Trying to have a filter function that also supports directories will lead to the question of:
What should the behavior be if `./foo` itself is excluded but all of its contents are included?
It leads to having to define when directories are recursed into, but then we're effectively back at how the `builtins.path`-based filters work.
-`./.` represents all files in `./.`_and_ the directory itself, but not its subdirectories, meaning that at least `./.` will be preserved even if it's empty.
In that case, `intersection ./. ./foo` should only include files and no directories themselves, since `./.` includes only `./.` as a directory, and same for `./foo`, so there's no overlap in directories.
- Require [Import From Derivation](https://nixos.org/manual/nix/unstable/language/import-from-derivation) (IFD) if `builtins.path` is used as the underlying primitive
Does not allow debug printing intermediate file set contents, since we don't know the paths contents before having a `root`.
-`let fs = lib.fileset.withRoot "/nix/store/...-source"; in fs.union "./foo" "./bar"`
Makes library functions impure since they depend on the contextual root path, questionable composability.
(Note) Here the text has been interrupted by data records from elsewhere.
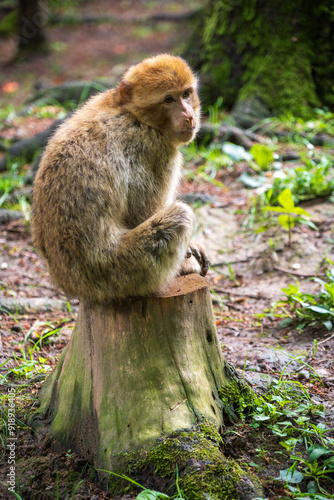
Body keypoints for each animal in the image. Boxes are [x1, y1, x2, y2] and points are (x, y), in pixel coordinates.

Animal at [31, 55, 209, 304]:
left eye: (186, 94)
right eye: (168, 99)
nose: (189, 116)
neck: (132, 113)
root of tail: (67, 281)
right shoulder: (155, 150)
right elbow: (142, 214)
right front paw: (188, 258)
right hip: (118, 272)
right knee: (179, 217)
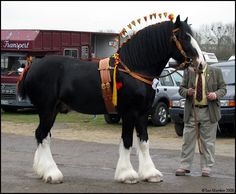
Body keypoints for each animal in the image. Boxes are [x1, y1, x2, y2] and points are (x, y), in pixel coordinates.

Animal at [17, 15, 205, 183]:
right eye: (183, 36)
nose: (201, 63)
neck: (133, 69)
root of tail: (32, 66)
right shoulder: (129, 112)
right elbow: (127, 141)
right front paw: (127, 175)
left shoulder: (143, 113)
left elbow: (144, 141)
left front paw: (150, 174)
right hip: (46, 109)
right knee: (42, 135)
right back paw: (51, 173)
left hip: (53, 110)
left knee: (43, 135)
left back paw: (42, 171)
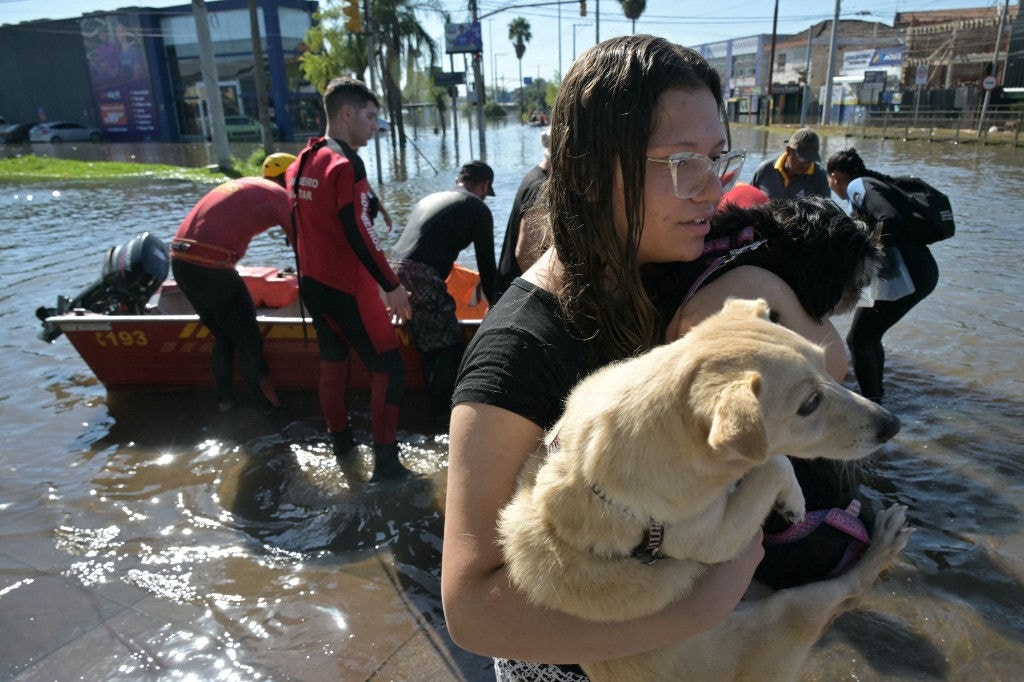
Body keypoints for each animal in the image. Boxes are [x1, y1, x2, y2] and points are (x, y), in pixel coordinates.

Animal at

- (+) The point of the file set abstraction is to specify which files should get imported into the store.
This use case makes little sense for files that are already in the store.
This should be a separate abstraction as e.g. `pkgs.drvLayout` instead, which could have a similar interface but be specific to derivations.
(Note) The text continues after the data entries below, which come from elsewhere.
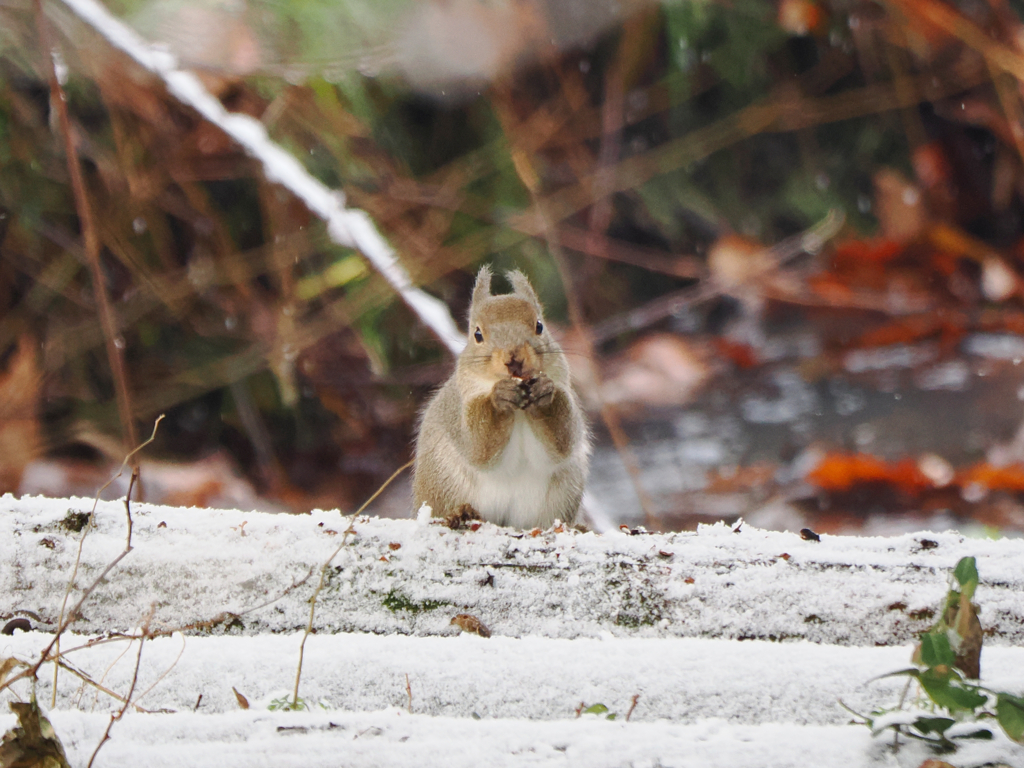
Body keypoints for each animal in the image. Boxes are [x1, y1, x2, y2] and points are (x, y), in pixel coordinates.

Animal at [413, 266, 593, 528]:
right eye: (477, 334)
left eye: (539, 325)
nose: (514, 357)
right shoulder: (460, 408)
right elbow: (479, 447)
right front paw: (499, 398)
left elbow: (562, 443)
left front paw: (544, 393)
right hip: (443, 483)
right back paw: (459, 514)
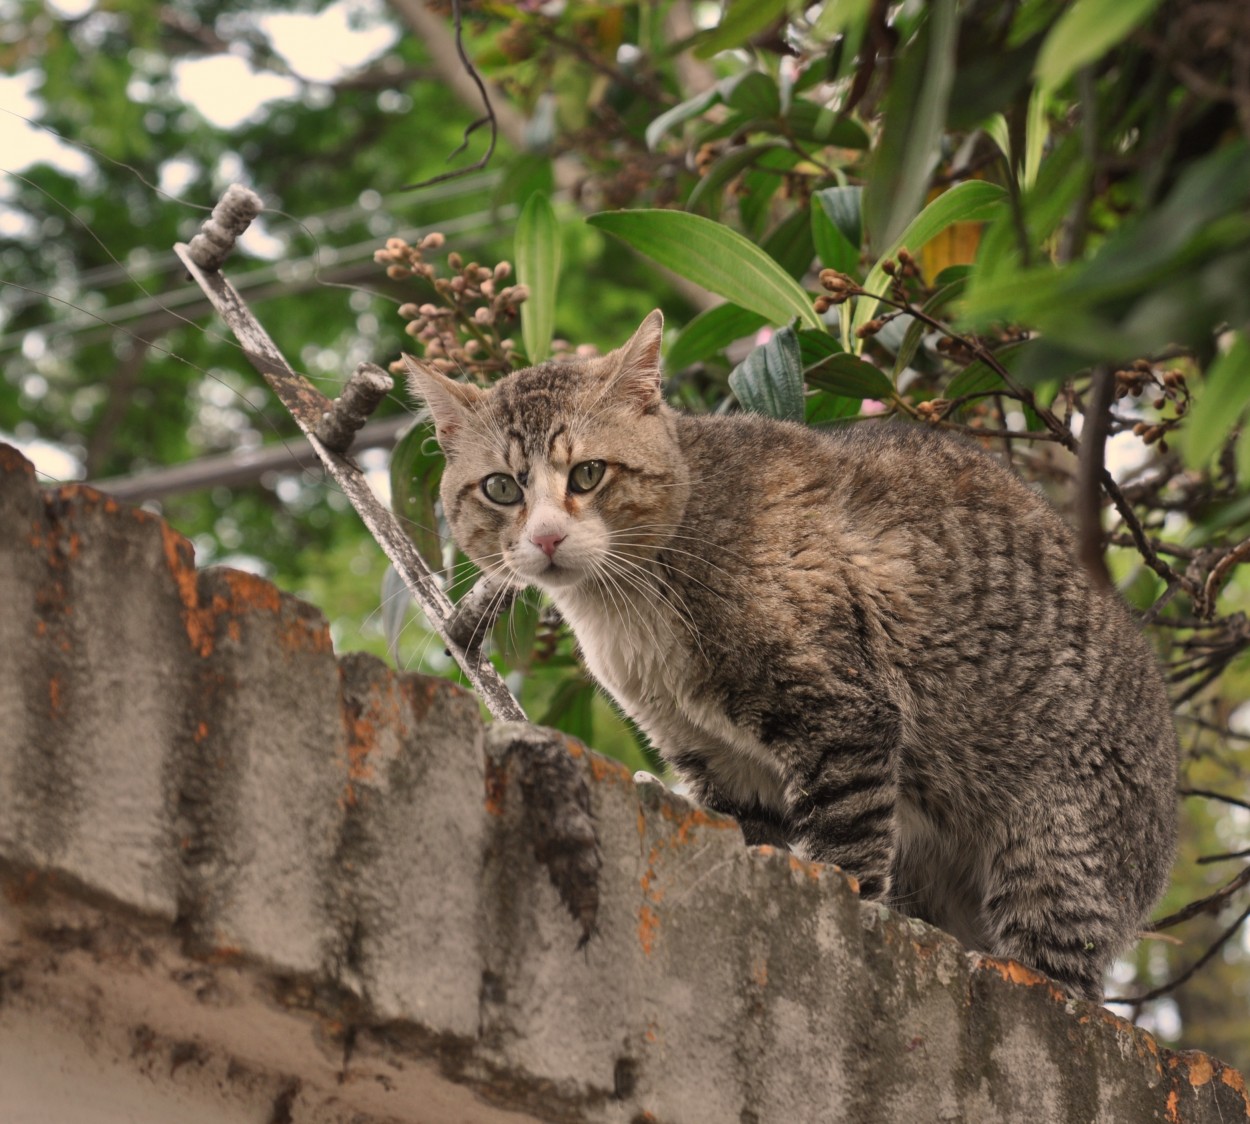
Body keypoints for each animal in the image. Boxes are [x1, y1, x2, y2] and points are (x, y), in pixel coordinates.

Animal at [405, 310, 1175, 1000]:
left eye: (589, 474)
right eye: (501, 487)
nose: (545, 538)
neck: (626, 617)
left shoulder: (841, 712)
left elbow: (846, 849)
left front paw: (847, 909)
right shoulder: (718, 761)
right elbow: (757, 834)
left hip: (1059, 844)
Additional capabilities could be supported that can't be done at evaluation time, such as renaming files, creating new directories, setting executable bits, etc.
`toSource { root = ./file.nix; fileset = <empty>; }` has no reasonable result because returning an empty store path wouldn't match the file type, and there's no way to have an empty file store path, whatever that would mean.
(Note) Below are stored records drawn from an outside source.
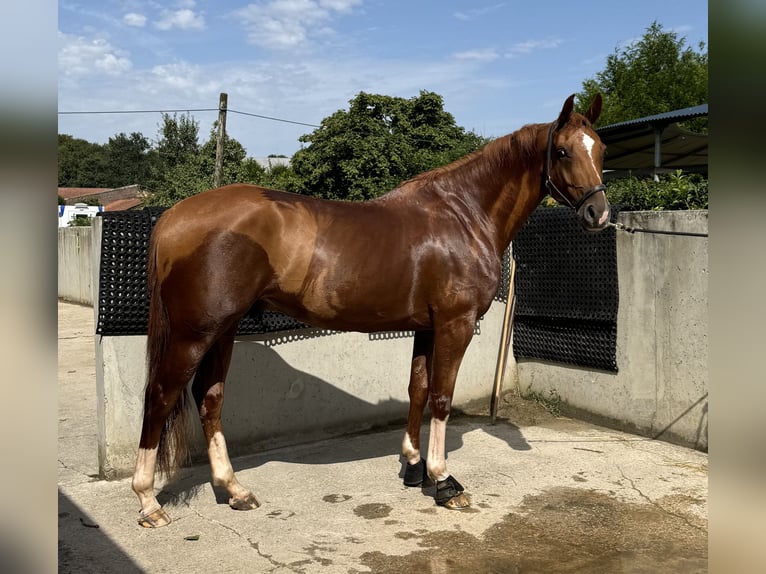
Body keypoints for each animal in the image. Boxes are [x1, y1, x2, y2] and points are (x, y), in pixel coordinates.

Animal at [132, 94, 612, 532]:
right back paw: (148, 502)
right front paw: (443, 481)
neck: (464, 215)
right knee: (159, 396)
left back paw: (234, 490)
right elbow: (442, 397)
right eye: (563, 151)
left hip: (224, 329)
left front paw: (414, 467)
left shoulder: (426, 327)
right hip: (194, 334)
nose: (599, 214)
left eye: (601, 149)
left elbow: (418, 389)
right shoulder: (455, 324)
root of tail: (174, 214)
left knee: (209, 397)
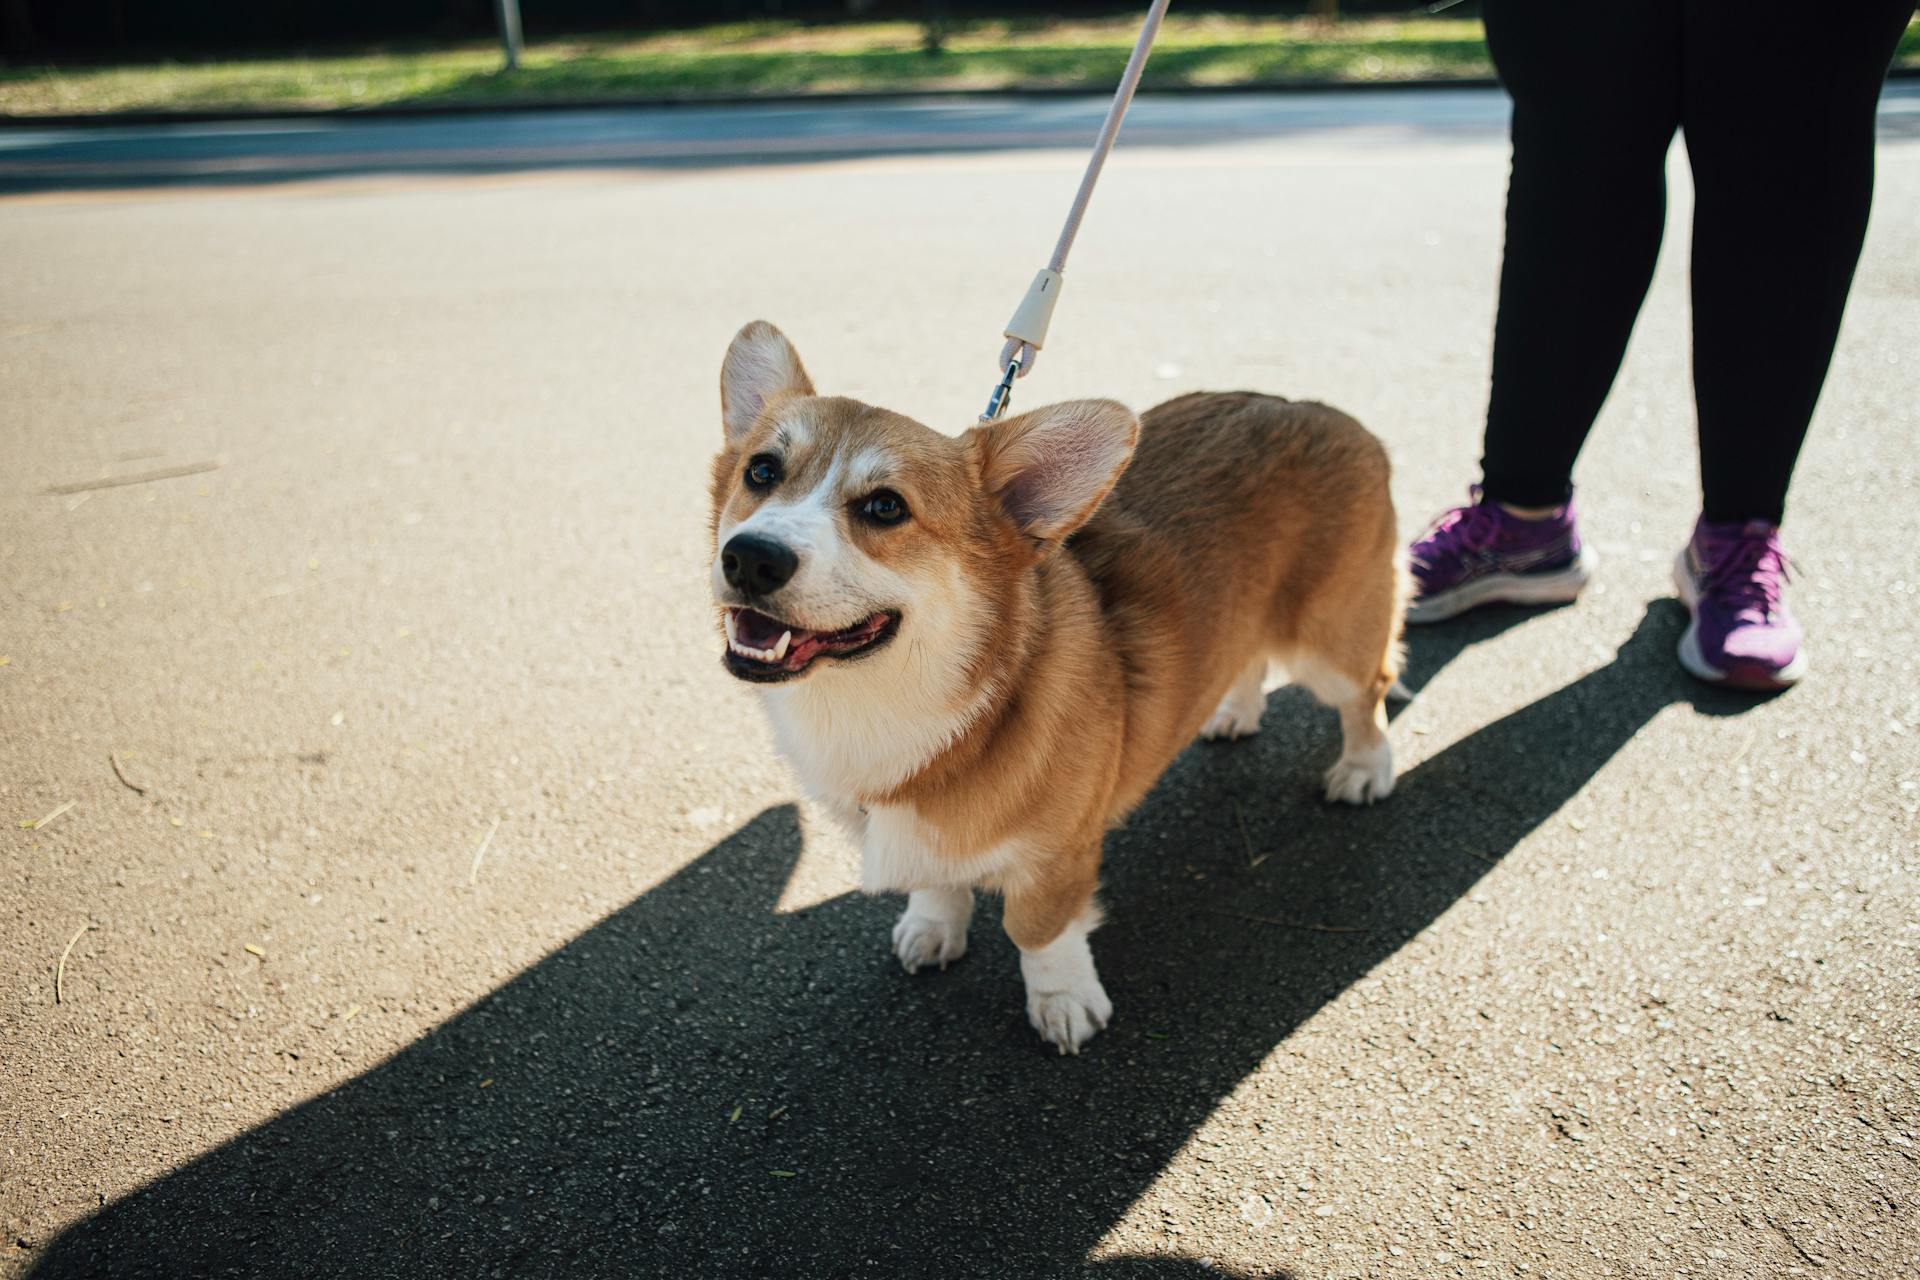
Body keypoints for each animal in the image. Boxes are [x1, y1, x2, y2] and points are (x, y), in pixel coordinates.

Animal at [714, 320, 1405, 1051]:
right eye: (762, 471)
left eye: (884, 507)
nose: (751, 558)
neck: (892, 704)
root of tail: (1318, 408)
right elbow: (936, 882)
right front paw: (932, 928)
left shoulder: (1058, 856)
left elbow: (1038, 932)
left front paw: (1065, 1002)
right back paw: (1232, 711)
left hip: (1331, 645)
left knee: (1368, 692)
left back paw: (1364, 769)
The `fileFilter` function takes a path, and not a file set, as its second argument.
- (-) Makes it harder to compose functions, since the file set type, the return value, can't be passed to the function itself like `fileFilter predicate fileset`
- (+) It's still possible to use `intersection` to filter on file sets: `intersection fileset (fileFilter predicate ./.)`
- (-) This does need an extra `./.` argument that's not obvious
- (+) This could always be `/.` or the project directory, `intersection` will make it lazy
- (+) In the future this will allow `fileFilter` to support a predicate property like `subpath` and/or `components` in a reproducible way.
This wouldn't be possible if it took a file set, because file sets don't have a predictable absolute path.
- (-) What about the base path?
- (+) That can change depending on which files are included, so if it's used for `fileFilter`
it would change the `subpath`/`components` value depending on which files are included.
- (+) If necessary, this restriction can be relaxed later, the opposite wouldn't be possible
Coercing paths that don't exist to file sets always gives an error.
- (-) Sometimes you want to remove a file that may not always exist using `difference ./. ./does-not-exist`,
but this does not work because coercion of `./does-not-exist` fails,
even though its existence would have no influence on the result.
- (+) This is dangerous, because you wouldn't be protected against typos anymore.
E.g. when trying to prevent `./secret` from being imported, a typo like `difference ./. ./sercet` would import it regardless.
- (+) `difference ./. (maybeMissing ./does-not-exist)` can be used to do this more explicitly.
- (+) `difference ./. (difference ./foo ./foo/bar)` should report an error when `./foo/bar` does not exist ("double negation"). Unfortunately, the current internal representation does not lend itself to a behavior where both `difference x ./does-not-exists` and double negation are handled and checked correctly.
This could be fixed, but would require significant changes to the internal representation that are not worth the effort and the risk of introducing implicit behavior.